Paired (inflamed and non-inflamed) biopsy sample sequences from individual patients were aligned using the NAST aligner and were again extensively corrected in the ARB package [78] before further analysis. Olsen-corrected, 60% maximal-base frequency filtered distance matrices were subjected to ∫-LIBSHUFF analysis [38]. Unaligned paired-sample sequences were used as input for the Library Compare tool at the RDPII website [41].

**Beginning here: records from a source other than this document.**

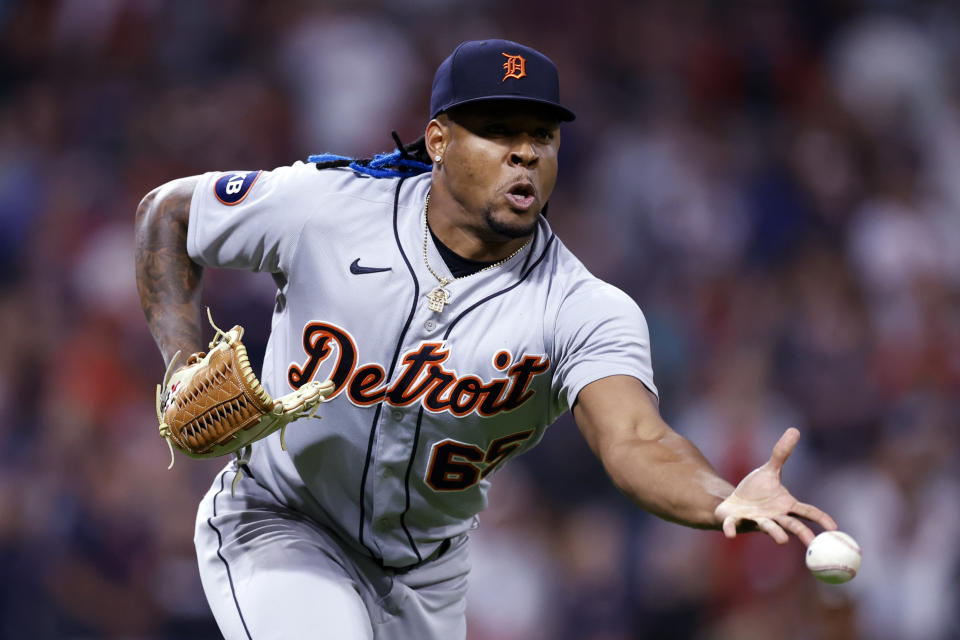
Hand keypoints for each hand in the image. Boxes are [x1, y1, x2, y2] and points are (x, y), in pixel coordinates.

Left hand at [714, 427, 836, 545]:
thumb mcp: (769, 470)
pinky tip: (731, 534)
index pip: (807, 512)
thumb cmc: (755, 491)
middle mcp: (774, 517)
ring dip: (775, 533)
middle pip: (792, 526)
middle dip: (803, 534)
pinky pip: (734, 527)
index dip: (820, 519)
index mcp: (785, 505)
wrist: (732, 503)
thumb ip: (781, 453)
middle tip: (812, 543)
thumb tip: (795, 430)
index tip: (834, 528)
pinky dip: (732, 529)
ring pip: (768, 528)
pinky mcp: (735, 522)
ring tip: (783, 541)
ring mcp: (755, 521)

Principal coordinates analysis (PCoA) plots were generated using the Fast UniFrac web application [39] based upon neighbour joining trees created in ARB, with 60% maximal-base frequency filter and Olsen correction applied, using the sequences aligned to the SILVA reference in mothur as initial input.

Quantitative PCR (qPCR)

Total bacteria were quantified in 25 of the 29 biopsies by qPCR (CD1 non-inflamed, CD5 inflamed, CD5 non-inflamed and UC4 non-inflamed were not included in the analysis due to a lack of DNA from these samples). All PCRs were performed using a Stratagene Mx3000P thermal cycler, in conjunction with Stratagene MxPro qPCR Software. Each reaction contained a total volume of 20 μl per well and was performed in triplicate. qPCR reactions contained 10 ng of forward and reverse primer, 10 μl Brilliant II SYBR Green qPCR Master Mix (Agilent Technologies, La Jolla, CA), ~ 900 pg of template DNA (1:100 dilutions of sample genomic DNA preparations) and were made up to 20 μl with RNase free water. A 466-bp fragment of the bacterial 16S rRNA gene was amplified using the forward primer 5'-TCCTACGGGAGGCAGCAGT-3' and the reverse primer 5' -GGACTACCAGGGTATCTAATCCTGTT-3' [84]. The thermal cycling conditions were 50°C for 2 minutes and 95°C for 5 minutes followed by 40 cycles of denaturing at 95°C for 15 seconds, primer annealing at 60°C for 30 seconds and DNA extension at 72°C for 90 seconds. Finally a dissociation step was added to qualitatively assess reaction product specificity (temperature raised to 95°C, cooled to 60°C then slowly heated back to 95°C) for melt curve analysis of the PCR products. Extracted DNA from a pure Bacteroides vulgatus (ATCC 8482) culture was prepared into a series of ten-fold dilutions in RNase free water ranging from 1 × 106 copies to one copy and used as a positive control in order to make a standard curve. Quantification of template concentrations was made by linear extrapolation of baseline-subtracted data from the bacterial dilution series standard curve. For each reaction a threshold of luminescence was determined and compared to the standard curve. Thus for each sample an equivalent concentration given in colony forming units could be established.

Statistical analysis

For the qPCR and compositional results the Mann-Whitney U test was used for comparisons between two groups and the Kruskall-Wallace method, analogous to one-way analysis of variance, to compare more than two groups. The levels of significance reported were not adjusted to take account of multiple comparisons. As these were multiple comparisons, p values <1% were considered significant to imply strong evidence of a difference.